At any moment, one struggling mega-fee signing will be the subject of the most intense argument. The goal for every player is to avoid being the main character in the play.
With football opinion online increasingly extreme, every good or bad action is warped into social media ammunition, foot soldiers announcing their loyalty in the replies. Which is a long-winded way of saying that it is time for the Great Harry Maguire Debate of 2022.
Manchester United haven’t kept a clean sheet in the Premier League without Maguire since he joined the club. It is a nice statistic that suggests supremacy but mostly just passes comment on the consistency of his availability. Since he arrived in August 2019, Maguire has started 152 competitive matches for club and country, or one every six days without a break.
That record without Maguire suggests that, even if he is out of form, he remains Manchester United’s best option. The transfer fee is a complicating factor because, although Maguire played little part in it, it hangs around his neck and his alone. An oversimplification takes place: if you are the most expensive defender in the game then you must also be the best defender in the game (or at least very close). Maguire isn’t that and nobody – least of all he – has ever claimed as much.
At any other club, consistency of selection would be considered as a positive. At Manchester United, it is far less clear cut. Being an omnipresence as this team bobs from semi-crisis to semi-crisis with only false dawns in between and yet somehow also manages to be quite boring tarnishes you by mere association. Maguire has come to appear less as a solution to the problem and more as an active participant within it.
In part, this is down to perception. Maguire is a very fine ball-playing central defender, but one whose frame – 6 ft 4 in and a stocky build – rails against that image.
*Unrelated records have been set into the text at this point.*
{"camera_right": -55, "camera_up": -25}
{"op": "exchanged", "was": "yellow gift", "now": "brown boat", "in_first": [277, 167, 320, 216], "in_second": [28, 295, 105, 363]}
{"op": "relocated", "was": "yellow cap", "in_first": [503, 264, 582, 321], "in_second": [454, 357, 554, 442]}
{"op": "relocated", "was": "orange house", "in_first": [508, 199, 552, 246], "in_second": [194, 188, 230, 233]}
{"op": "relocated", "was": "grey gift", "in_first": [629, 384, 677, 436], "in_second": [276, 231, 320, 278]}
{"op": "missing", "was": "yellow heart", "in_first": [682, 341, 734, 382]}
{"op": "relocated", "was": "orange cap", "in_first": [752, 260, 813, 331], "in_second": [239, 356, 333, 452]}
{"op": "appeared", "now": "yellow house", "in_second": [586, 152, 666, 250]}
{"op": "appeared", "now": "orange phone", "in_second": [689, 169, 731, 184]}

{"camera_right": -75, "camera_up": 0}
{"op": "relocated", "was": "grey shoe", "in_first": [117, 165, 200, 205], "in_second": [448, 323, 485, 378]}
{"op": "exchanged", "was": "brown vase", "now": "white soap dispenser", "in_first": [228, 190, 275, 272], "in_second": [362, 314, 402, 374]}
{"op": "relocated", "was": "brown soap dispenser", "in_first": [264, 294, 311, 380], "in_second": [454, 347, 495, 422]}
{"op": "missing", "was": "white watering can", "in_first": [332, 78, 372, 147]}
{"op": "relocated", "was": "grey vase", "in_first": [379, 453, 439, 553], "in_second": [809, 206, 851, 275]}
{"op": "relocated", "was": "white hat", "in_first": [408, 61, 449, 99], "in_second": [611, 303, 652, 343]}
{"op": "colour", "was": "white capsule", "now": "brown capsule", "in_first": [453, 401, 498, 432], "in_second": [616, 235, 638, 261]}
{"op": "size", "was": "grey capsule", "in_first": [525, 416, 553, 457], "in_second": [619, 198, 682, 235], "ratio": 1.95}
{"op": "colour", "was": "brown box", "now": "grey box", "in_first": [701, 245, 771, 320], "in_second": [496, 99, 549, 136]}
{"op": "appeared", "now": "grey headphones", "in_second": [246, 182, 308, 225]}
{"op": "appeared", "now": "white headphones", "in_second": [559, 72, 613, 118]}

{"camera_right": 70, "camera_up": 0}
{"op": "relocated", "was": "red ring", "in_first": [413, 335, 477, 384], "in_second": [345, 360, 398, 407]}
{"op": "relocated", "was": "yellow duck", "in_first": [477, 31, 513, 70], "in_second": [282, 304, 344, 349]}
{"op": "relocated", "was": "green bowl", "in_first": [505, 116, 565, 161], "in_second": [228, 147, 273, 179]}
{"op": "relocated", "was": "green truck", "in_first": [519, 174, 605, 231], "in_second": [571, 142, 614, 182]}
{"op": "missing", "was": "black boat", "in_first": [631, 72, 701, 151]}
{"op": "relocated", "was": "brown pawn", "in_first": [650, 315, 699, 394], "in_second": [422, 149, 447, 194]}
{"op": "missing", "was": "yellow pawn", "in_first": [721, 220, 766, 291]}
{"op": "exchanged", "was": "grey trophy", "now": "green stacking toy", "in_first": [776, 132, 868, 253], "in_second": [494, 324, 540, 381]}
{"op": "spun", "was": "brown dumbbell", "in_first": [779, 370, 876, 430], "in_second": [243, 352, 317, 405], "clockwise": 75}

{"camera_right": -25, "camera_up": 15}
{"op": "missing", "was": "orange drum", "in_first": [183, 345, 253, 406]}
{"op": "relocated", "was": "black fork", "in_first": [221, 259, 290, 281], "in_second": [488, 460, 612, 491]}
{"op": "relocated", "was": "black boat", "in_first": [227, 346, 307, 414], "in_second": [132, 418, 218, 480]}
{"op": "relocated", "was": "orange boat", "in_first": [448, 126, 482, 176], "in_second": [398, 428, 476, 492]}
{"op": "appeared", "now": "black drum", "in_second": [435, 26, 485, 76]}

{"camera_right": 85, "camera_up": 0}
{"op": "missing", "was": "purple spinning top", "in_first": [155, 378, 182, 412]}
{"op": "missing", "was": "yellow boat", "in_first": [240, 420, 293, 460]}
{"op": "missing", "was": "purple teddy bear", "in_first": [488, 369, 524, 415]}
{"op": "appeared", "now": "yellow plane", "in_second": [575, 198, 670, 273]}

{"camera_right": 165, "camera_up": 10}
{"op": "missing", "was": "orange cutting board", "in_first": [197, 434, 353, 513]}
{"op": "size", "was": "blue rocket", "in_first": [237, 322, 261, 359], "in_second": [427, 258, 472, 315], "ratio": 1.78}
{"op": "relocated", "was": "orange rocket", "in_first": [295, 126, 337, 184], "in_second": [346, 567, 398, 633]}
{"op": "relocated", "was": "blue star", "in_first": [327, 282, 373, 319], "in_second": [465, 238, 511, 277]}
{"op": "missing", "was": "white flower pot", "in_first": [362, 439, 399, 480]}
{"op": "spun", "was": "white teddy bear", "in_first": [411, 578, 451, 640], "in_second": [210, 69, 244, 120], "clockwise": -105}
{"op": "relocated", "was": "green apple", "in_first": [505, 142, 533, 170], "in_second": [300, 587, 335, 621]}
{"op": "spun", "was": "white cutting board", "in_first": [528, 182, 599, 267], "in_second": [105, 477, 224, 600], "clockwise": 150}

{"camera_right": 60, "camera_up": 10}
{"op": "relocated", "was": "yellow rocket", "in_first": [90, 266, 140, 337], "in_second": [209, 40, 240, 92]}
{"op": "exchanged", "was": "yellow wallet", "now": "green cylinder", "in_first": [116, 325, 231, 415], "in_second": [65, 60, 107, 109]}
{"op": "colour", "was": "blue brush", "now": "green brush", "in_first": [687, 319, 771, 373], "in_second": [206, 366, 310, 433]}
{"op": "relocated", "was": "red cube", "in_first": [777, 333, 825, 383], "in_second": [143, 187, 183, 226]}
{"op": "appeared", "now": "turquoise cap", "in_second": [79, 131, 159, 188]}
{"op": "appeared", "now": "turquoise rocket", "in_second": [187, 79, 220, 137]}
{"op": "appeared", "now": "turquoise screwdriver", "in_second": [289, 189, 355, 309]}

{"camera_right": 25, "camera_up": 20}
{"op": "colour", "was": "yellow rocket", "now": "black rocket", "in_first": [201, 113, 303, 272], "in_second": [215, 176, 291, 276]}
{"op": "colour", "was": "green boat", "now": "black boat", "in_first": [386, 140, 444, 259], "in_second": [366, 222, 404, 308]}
When Maguire steps out of defence and sidesteps an opposition player, in the wrong light it can look a little like a wardrobe being pushed down some stairs.
But there are inescapable problems too. Maguire has been caught on the ball too often for anyone’s liking. He has committed regular fouls and has an unfortunate capacity for them to look very scruffy and so worthy of yellow cards. Manchester United’s defence over the last 10 months are like one of those reaction-time tests, people dashing around and over each other to press the light on the wall and snuff out danger but each press merely shifting where the light appears next. United have nine clean sheets in 44 games over that period.
One thing on which everyone should agree is that Maguire has been very good at international level. He was a surprise pick by Gareth Southgate in 2017, became one of the most important members of the 2018 World Cup squad, was named in the Team of the Tournament at Euro 2020 and is now England’s highest-scoring defender of all time. For the “England only ever play bad teams” brigade, Maguire was man of the match against Germany, a fixture that brought with it double doses of pressure and national hysteria.
But then Southgate created a system in which he believed Maguire would flourish. The first competitive match for which England’s manager picked a back three was Maguire’s debut against Lithuania and he stuck with that shape. Southgate also operates with at least one (and often two) holding midfielders. It reduced both the onus on Maguire to step out of defence to meet opponents and the likelihood of him having to chase players towards his own goal, exposing his relative lack of pace.
None of this is to say that Maguire could not have done more; everyone can. But any debate about the individual must centre on the collective. There is still no defensive midfielder to protect him at Manchester United. They have still not played with a back three during his time in Manchester. It is as if United have looked at the conditions in which their central defender has flourished and deliberately shunned them.
This is surely the crux of Maguire’s stop-start-stress Manchester United career. Buying a player is so much more than the recruitment of an individual. You are buying – or you should be buying – the perfect component for your system. The price paid should not just reflect your current or potential ability but how well your club believes you will fit into that system. That is what Liverpool and Manchester City have done so well. That is what Manchester United have done so poorly, if they have done it at all.
Over the last 10 years, United have signed 45 different players for their first team. How many of those have increased their reputation at Manchester United? Bruno Fernandes for sure. Robin van Persie and Zlatan Ibrahimovic perhaps, although they were already very well-regarded. And that’s it. Far more common is the pattern of high fee and great anticipation followed by comparative disappointment: Aaron Wan Bissaka, Jadon Sancho, Fred, Anthony Martial, Donny van de Beek, Romelu Lukaku, Henrikh Mkhitaryan, Morgan Schneiderlin, Memphis Depay. This is not an exhaustive list.
What does that suggest? That Manchester United’s recruitment has been haphazard. That they have targeted players because of who they are (or whether their rivals also want them) rather than because they know where and how they will fit best. That for too long they lacked an identifiable system that got the best out of those players. That the working environment has left new signings playing catch up. That the mania surrounding the club makes catching up doubly difficult. That Manchester United have become a black hole for their marquee signings.